GOAL OF THE EXERCISE:
Please write out every row below word for word, leaving out the pictures.

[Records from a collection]
------------------------------------------------------------------------

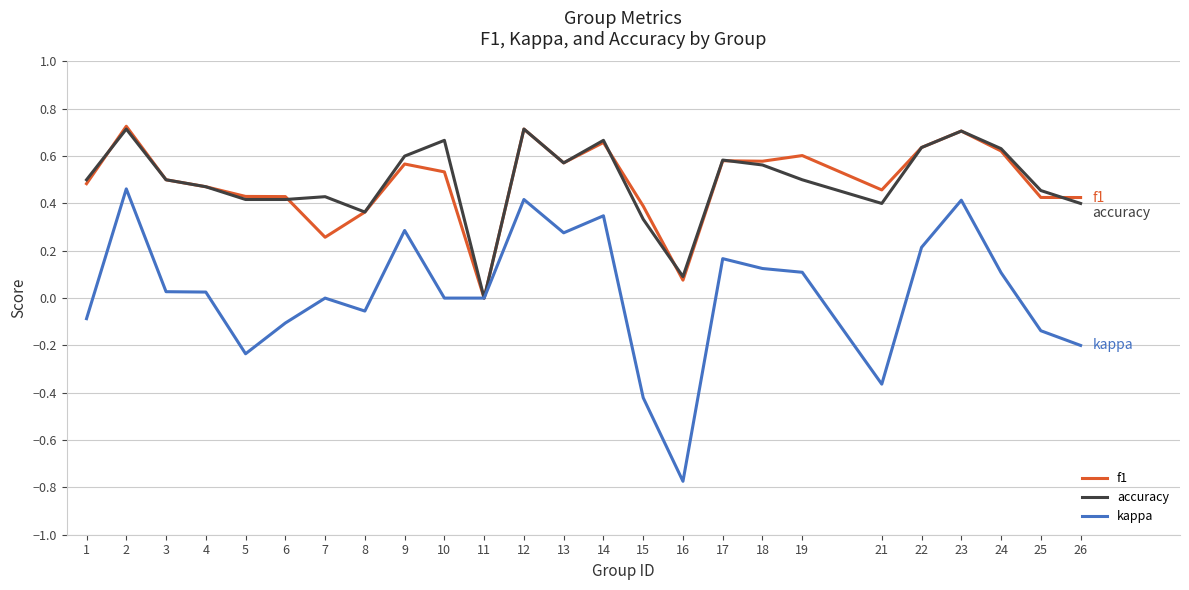

Between 5 and 16, which series saw the biggest shift?

kappa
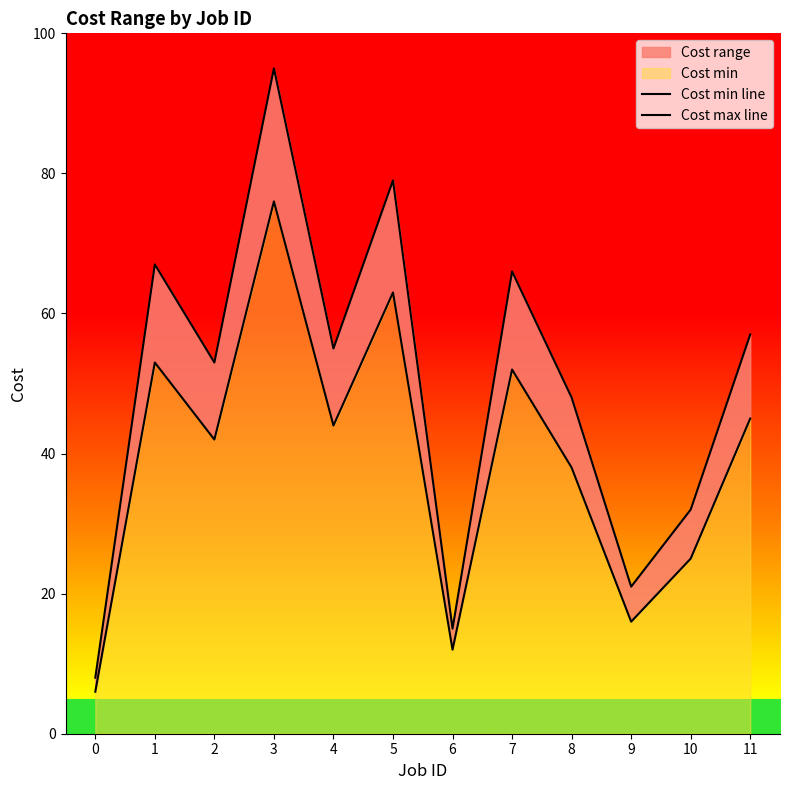

How many lines are shown in the chart?

2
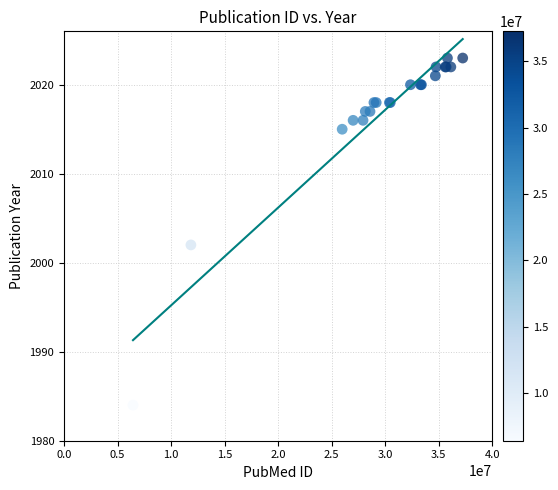

What Y value in the scatter plot is closest to 2003?

2002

------------------------------------------------------------------------

OUTPUT BELOW:
Between 5 and 16, which series saw the biggest shift?

kappa

How many lines are shown in the chart?

2

What Y value in the scatter plot is closest to 2003?

2002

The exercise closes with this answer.